In the listing that follows, how many lines have the word "thumb" in them? Give only the number.

====== DATASET RECORDS ======

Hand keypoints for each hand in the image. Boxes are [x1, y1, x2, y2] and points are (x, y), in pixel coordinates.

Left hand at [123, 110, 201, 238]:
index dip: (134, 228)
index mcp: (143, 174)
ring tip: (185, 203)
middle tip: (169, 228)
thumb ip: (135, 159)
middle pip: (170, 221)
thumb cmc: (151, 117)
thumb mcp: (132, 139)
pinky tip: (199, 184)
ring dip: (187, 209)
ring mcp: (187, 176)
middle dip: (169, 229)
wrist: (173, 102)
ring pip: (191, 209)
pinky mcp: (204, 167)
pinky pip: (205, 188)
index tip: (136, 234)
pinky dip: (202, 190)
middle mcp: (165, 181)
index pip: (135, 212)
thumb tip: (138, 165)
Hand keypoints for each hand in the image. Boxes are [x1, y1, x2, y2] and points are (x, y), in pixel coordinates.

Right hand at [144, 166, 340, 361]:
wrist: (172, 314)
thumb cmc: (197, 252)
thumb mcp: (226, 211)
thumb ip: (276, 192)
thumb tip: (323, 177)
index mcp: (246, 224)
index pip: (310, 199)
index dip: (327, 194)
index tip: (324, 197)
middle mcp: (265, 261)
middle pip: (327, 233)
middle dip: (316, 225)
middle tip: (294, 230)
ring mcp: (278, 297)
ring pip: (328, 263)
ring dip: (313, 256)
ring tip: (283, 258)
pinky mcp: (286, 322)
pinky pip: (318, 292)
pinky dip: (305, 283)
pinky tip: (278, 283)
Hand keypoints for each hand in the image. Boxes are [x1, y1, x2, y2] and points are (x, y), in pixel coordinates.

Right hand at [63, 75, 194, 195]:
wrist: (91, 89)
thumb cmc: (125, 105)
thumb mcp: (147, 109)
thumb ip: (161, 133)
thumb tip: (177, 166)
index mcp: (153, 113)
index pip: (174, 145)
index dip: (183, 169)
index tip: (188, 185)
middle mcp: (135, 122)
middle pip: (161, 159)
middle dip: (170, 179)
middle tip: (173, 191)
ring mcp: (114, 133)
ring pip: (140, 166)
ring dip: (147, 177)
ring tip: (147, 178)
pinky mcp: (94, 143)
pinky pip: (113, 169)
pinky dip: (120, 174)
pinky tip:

======

:: RESPONSE BELOW ::
12